When we sit down to talk to José Sérgio, there is already an object being leafed through on the table. Even as we talk about the photojournalist's career, the beginnings of each of his endeavours, there are already portraits on the stage between two cups of coffee. Presentes! — just like that, with an exclamation mark — is a book of portraits of Porto's African and Afro-descendant community. It's an extensive collection, living proof that aims to disprove the cliché that Porto is a city with few black people.

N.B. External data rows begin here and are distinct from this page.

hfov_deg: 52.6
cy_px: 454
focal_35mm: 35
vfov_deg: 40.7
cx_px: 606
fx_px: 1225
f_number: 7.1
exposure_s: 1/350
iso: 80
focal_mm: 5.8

Starting with one of his many beginnings, José Sérgio discovered photography through theatre in Maputo. He looked to the Casa Velha Cultural Association for a vehicle to explore amateur theatre, but there he found some abandoned cameras. "I had spectacular laboratories and machines, almost as good as new, but it puzzled me why they weren't being used - until I realised that there was no film, no chemicals for developing, no consumables."


At great cost, he began experimenting with photography, paying for the materials out of his own pocket and setting out to build a portfolio that he presented to Maputo's "Jornal de Notícias". Then came the opportunity to be on the back cover of the sports weekly "Desafio", with a half-page for one photograph a week. "The truth is that it went well for me; nobody imposed anything on me. It was whatever came to mind, and I pursued all sports — all except football."

QCP: José Sérgio

© Nuno Miguel Coelho

Photography hasn't stopped happening since then — even during a short break from working with Médecins Sans Frontières, he still finds a way to make photographs. And it was as a freelancer that he arrived in Portugal, once again carrying a portfolio and taking it to the newspapers. Newly arrived in Lisbon, and still unfamiliar with his surroundings, he notices that Praça do Marquês is home to the editorial offices of Diário de Notícias and Expresso.

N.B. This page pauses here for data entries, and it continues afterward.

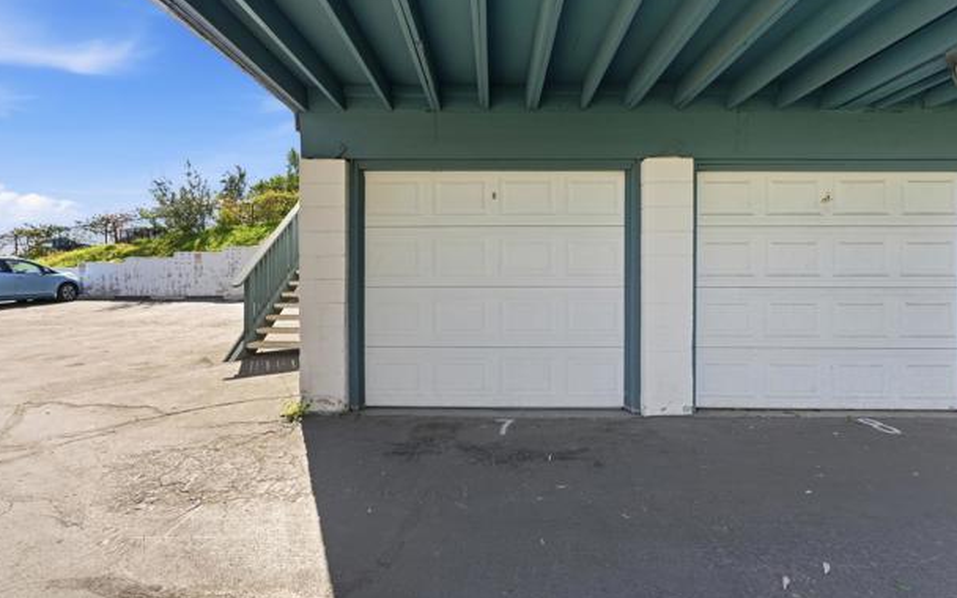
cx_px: 493
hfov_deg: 101.4
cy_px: 297
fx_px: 391
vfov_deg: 74.8
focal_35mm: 15
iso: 250
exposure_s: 1/4000
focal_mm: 14
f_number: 6.3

This is just the first of several coincidences in a chain: when he arrives at Praça do Marquês, he only finds a parking space next to the Expresso, which is his first stop. Once he arrived, at the reception he was mistaken for someone waiting for an interview and was taken to a floor where the newsroom of the music weekly Blitz was located. "I didn't even realise how I'd got there, and at Blitz they weren't expecting me at all. In the midst of the confusion, and despite the fact that they weren't looking for a photojournalist at the time, the director of Blitz asked him to leave his portfolio with him. With no more copies to take to other newsrooms, there was nothing left to do but wander around Lisbon and wait for a call. The call came, and his career in Portugal began. First at Blitz, then at the weekly Sol, and finally in his favourite format: freelance.

QCP: José Sérgio

© Nuno Miguel Coelho

Free in Porto


He arrived in Porto as a freelancer. And what brought him to Porto has come to define the way he sees the city. José moved here for love, and although he already knew the city, the truth is that rediscovering it while in love with a Porto woman inevitably made him fall in love with Porto too.

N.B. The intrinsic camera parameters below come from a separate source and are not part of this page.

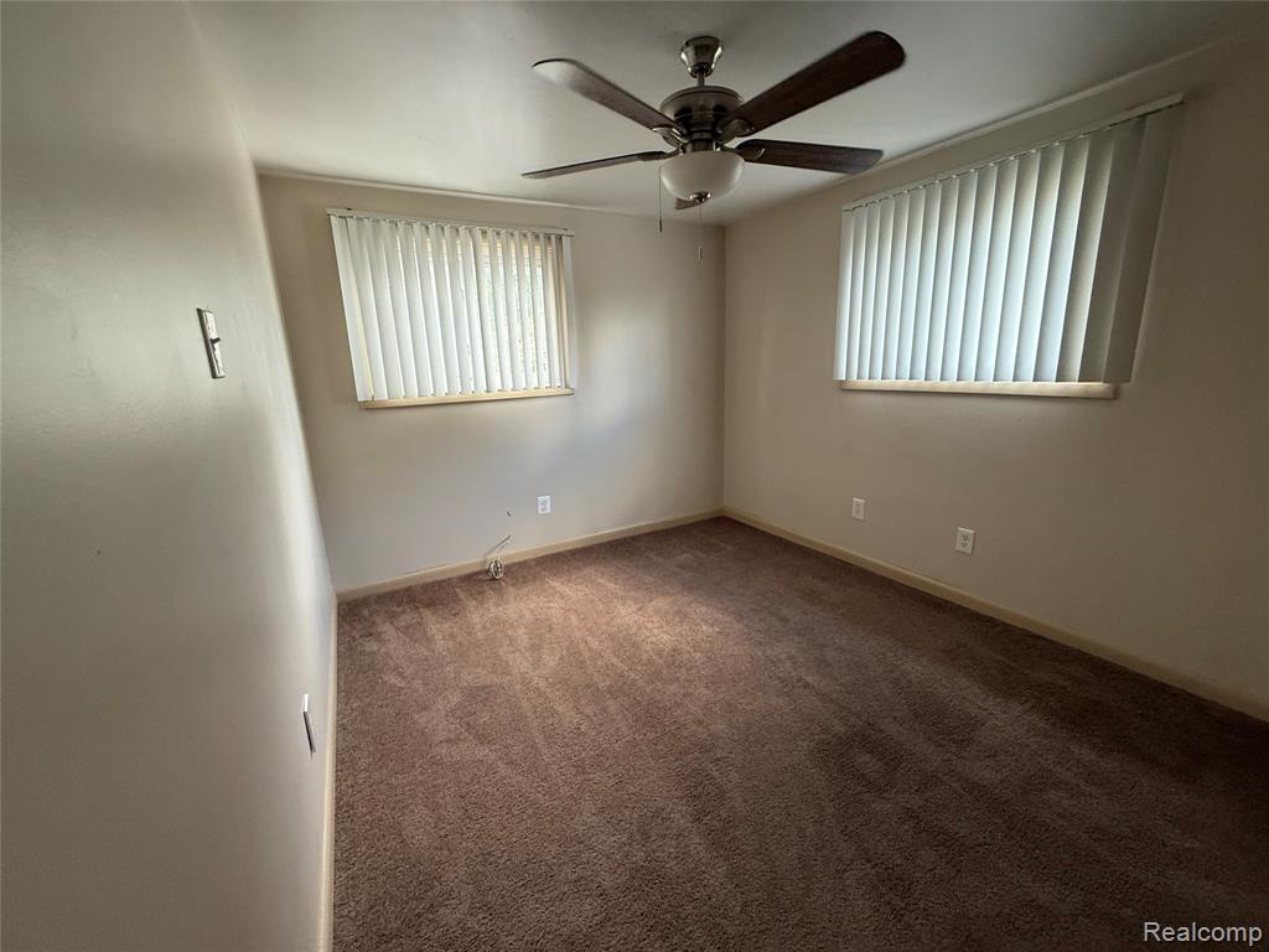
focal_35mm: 14
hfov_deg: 102.1
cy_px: 476
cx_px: 634
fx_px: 513
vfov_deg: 85.7
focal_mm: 2.22
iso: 250
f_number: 2.2
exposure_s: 1/99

And the seeds of Presentes! spread from the very first meeting. Coming from a capital where the black community is settled in specific areas, here in Porto he finds a dispersed community. A community, too, that didn't meet much in socialising spaces. "At various times I felt like I was the only African in the place where I was. I would ask people, and the answer was always the same: 'in Lisbon there are many, here there aren't so many'." A truism that José saw denied every day. Walking down the street, using public transport, shopping. These "invisible" Africans really existed, and the idea arose to start finding them and making them obvious to those to whom they were not. If only one by one.

He then began approaching Africans he met on the street. He would always start with a conversation and then move on to a portrait. He always wanted the portraits to be a construction of both the photographer and the subject. And at the moment of the portrait, José realised a fallacy of his: he used to direct his actors with the suggestion "if you wanted to send a portrait back home, how would you like to be seen?".


It worked with the first person, but not with the second because that person's home is Porto, where they have all their family and friends. Hence the essential subtitle Presentes! — Africans and Afro-descendants in Porto. This is a book that has given José ample opportunity to value this "invisibilised" layer of Porto's population - but this book is just one phase of a long project that began with an exhibition at Espaço Mira. And given the extensive material of interviews and portraits that José has accumulated, it's a project that still has some way to go. If only because a census never really ends. Or, at least, it doesn't end as long as the idea that Porto is a city with few black people lasts.